Haiti Cancels Carnival Following Violent Clashes Between Military and Police

Government Published On February 24, 2020 09:21 AM
Staff Consortium | February 24, 2020 09:21:54 AM

Armed off-duty police officers protest over pay and working conditions, in Port-au-Prince Haiti close to the presidential palace, on February 23, 2020 By DIEU NALIO CHERY/AP

PORT AU PRINCE, Haiti, CMC — Haiti has cancelled Carnival celebrations here following violent clashes Sunday between members of the Haitian Armed Forces (FADH) and members of the National Police of Haiti (PNH) demanding that the authorities accept the formation of the Haitian National Police (SPNH) union.

The clashes also involved persons demanding the resignation of President Jovenel Moise and members of the Haitian Armed Forces.

The clashes took place in the Champ de Mars area, in the capital where gunfire was heard most of the day.

In a statement, the government said that it was condemning “these acts of violence and acts which violate freedom and democracy”.

It questioned the rationale behind the attacks aimed at driving the country into chaos, despite the commitments and decisions of the authorities to respond to the demands of the police officers.

“Why reject dialogue and the outstretched hand to solve the difficult problems facing the homeland, choose the path of anarchy preferably and offer the population more pain and tears that such a situation will not fail to provoke,” the statement noted.

It urged people to be vigilant “in these troubled moments of national life” noting that “in any case, it cannot allow a trivial exploitation of the demands of the PNH and justify these violent actions which expose the country as much, through an alleged rejection of carnival by a certain sector of the population.

“In order to avoid the planned bloodshed, the Government takes the opportunity to inform, the population and the carnivalists in particular, that it has been decided to cancel the carnival in Port-au-Prince and invites the Haitian people to keep calm pending the next announcements,” the statement added.

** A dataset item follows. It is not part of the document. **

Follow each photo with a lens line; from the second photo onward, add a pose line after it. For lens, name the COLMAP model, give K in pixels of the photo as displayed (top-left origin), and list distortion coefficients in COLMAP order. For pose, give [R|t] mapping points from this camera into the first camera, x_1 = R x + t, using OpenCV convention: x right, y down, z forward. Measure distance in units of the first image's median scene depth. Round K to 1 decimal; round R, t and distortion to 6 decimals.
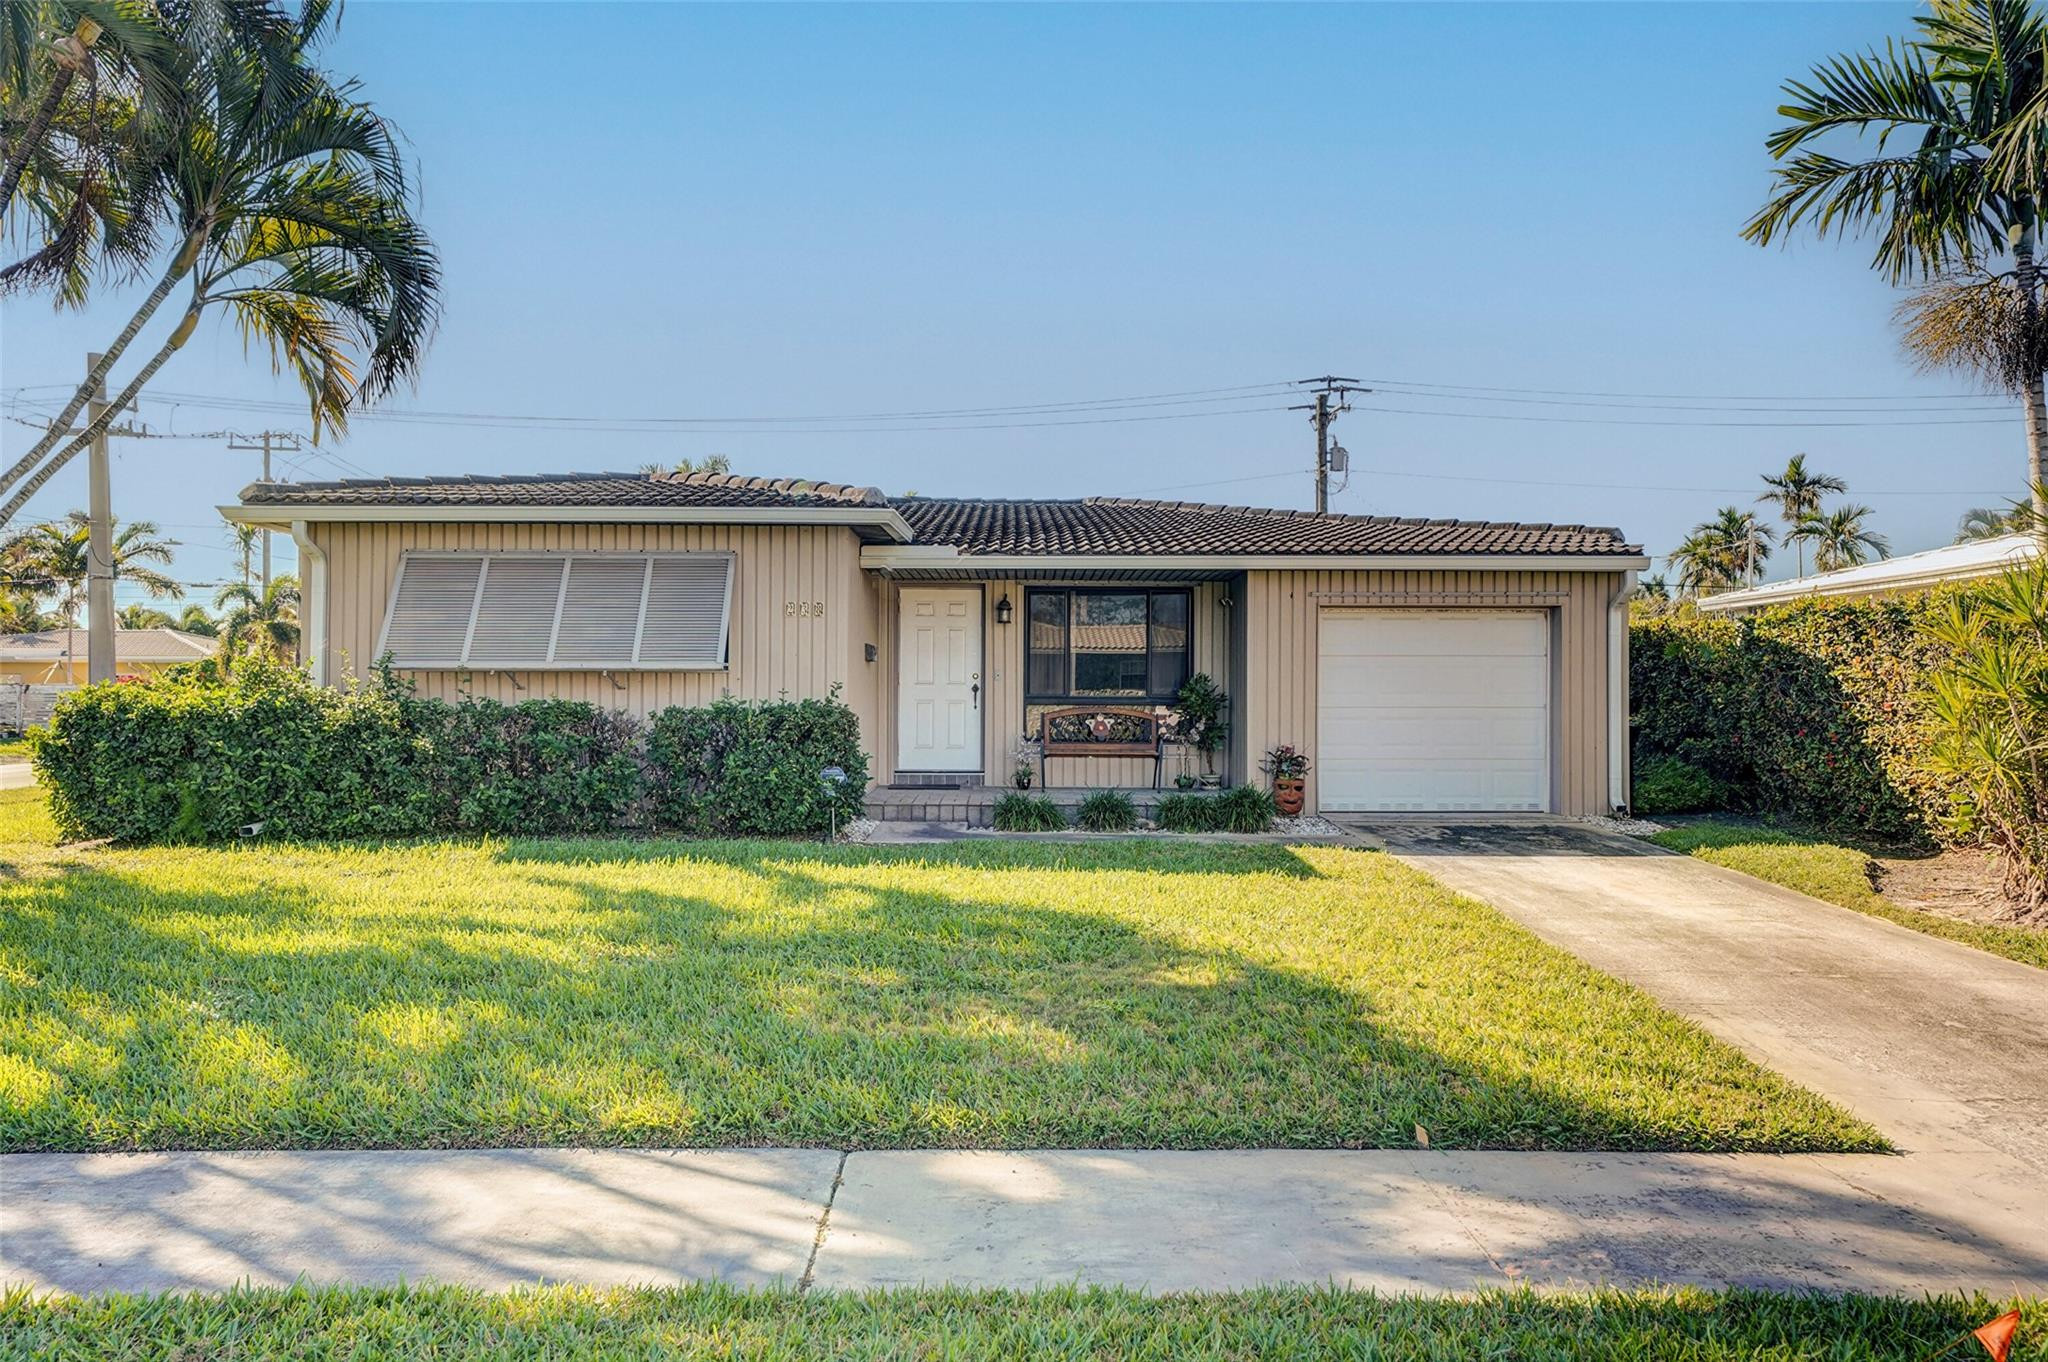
lens RADIAL K [[811.0, 0, 1024.2], [0, 811.0, 682.1], [0, 0, 1]] dist [-0.004250, 0.000338]
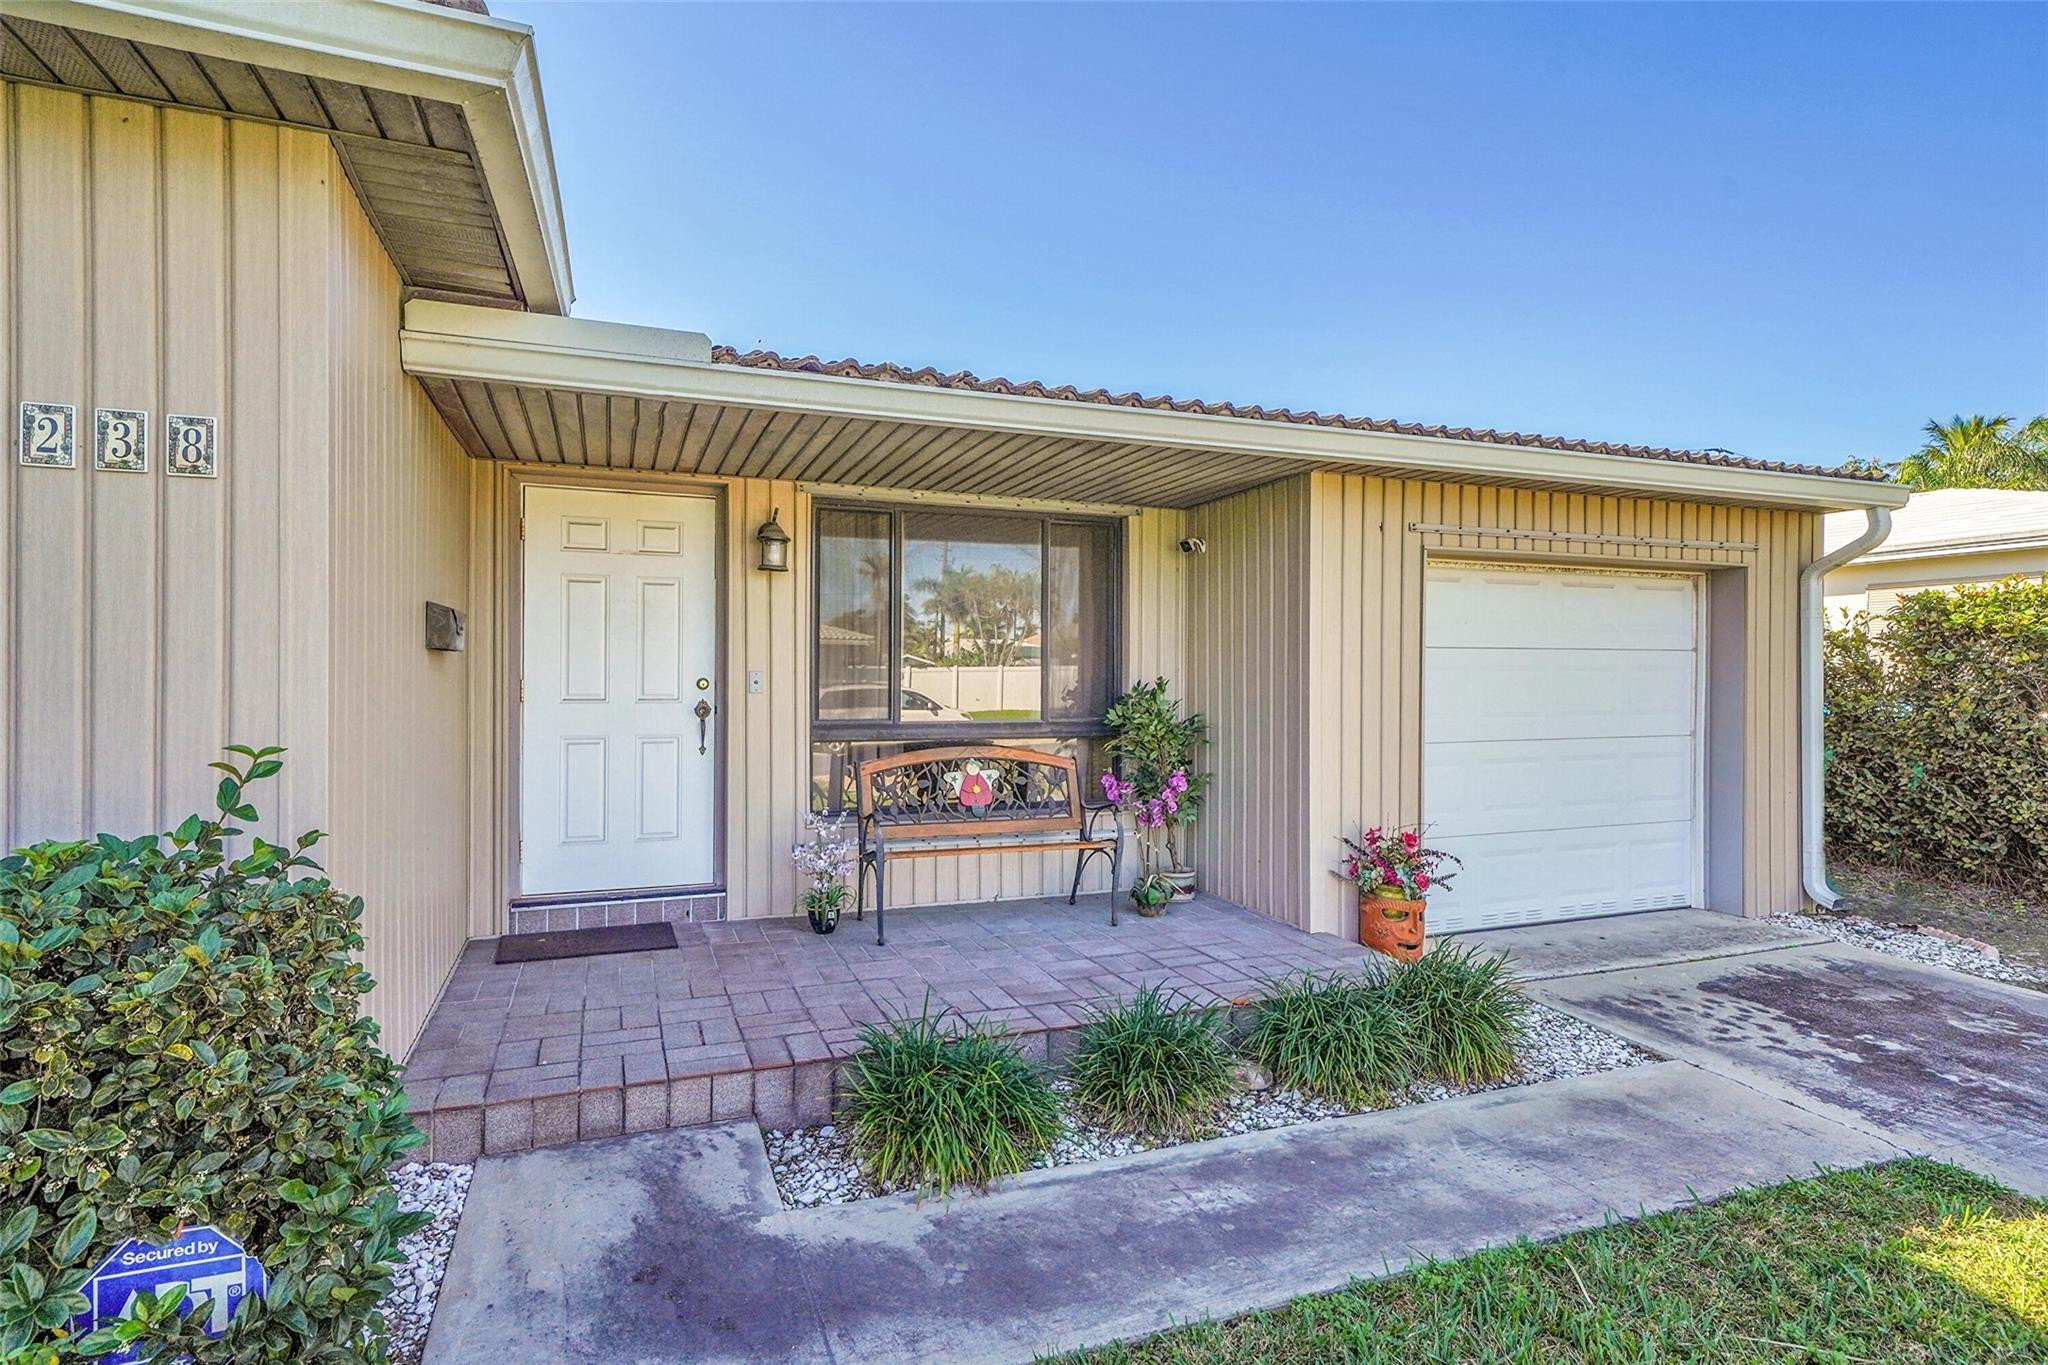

On Sunday, the situation escalated into a clash between plainclothes police claiming to be from the national police union, other uniformed police and FAD’H members.

Media and eyewitnesses reported that several shots and bursts of automatic weapons were heard in the Champs de Mars area, near the National Palace, and according to unofficial reports, at least 12 people were injured, including three police officers.

But the Secretariat of the High Command of the Armed Forces of Haiti in a statement said it wanted to inform the general public “that there is no confrontation between the police force and the army, as reported” noting that  “hooded individuals with firearms attacked the Grand Headquarters and tried to set it on fire”.

The statement said that soldiers on guard had to shoot into the air to have them evacuated and called on the police, who are responsible for maintaining order, to guarantee the safety and protection of the entire population.

A fire also broke out in front of Radio Télé Caraïbes, where three cars were set ablaze as demonstrators accused the station of filming them by drone and being biased in their reporting.

Carnival stands were also set on fire.

Reports from other areas in the country indicate a deteriorating situation.